Source information:
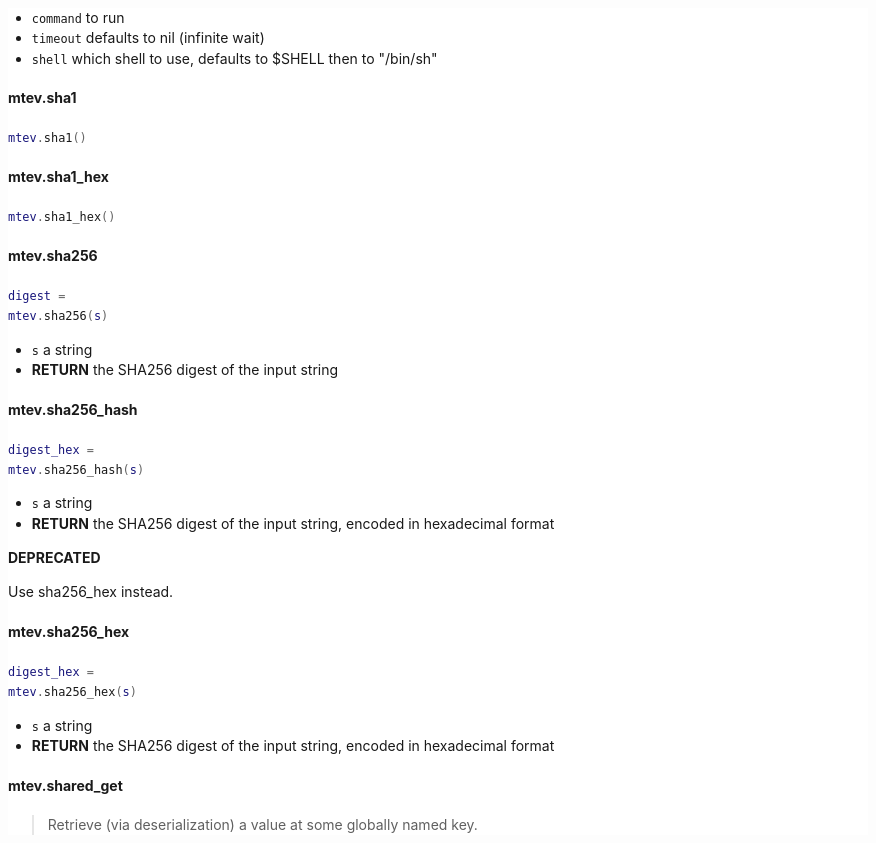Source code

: 
  * `command` to run
  * `timeout` defaults to nil (infinite wait)
  * `shell` which shell to use, defaults to $SHELL then to "/bin/sh"


#### mtev.sha1

```lua
mtev.sha1()
```



#### mtev.sha1_hex

```lua
mtev.sha1_hex()
```



#### mtev.sha256

```lua
digest =
mtev.sha256(s)
```

  * `s` a string
  * **RETURN** the SHA256 digest of the input string


#### mtev.sha256_hash

```lua
digest_hex =
mtev.sha256_hash(s)
```

  * `s` a string
  * **RETURN** the SHA256 digest of the input string, encoded in hexadecimal format

**DEPRECATED**

Use sha256_hex instead.


#### mtev.sha256_hex

```lua
digest_hex =
mtev.sha256_hex(s)
```

  * `s` a string
  * **RETURN** the SHA256 digest of the input string, encoded in hexadecimal format


#### mtev.shared_get

>Retrieve (via deserialization) a value at some globally named key.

Work item:
From the line containing "Use sha256_hex instead." to the final line of the entries, print every line exactly and nothing else.

Your response:
Use sha256_hex instead.


#### mtev.sha256_hex

```lua
digest_hex =
mtev.sha256_hex(s)
```

  * `s` a string
  * **RETURN** the SHA256 digest of the input string, encoded in hexadecimal format


#### mtev.shared_get

>Retrieve (via deserialization) a value at some globally named key.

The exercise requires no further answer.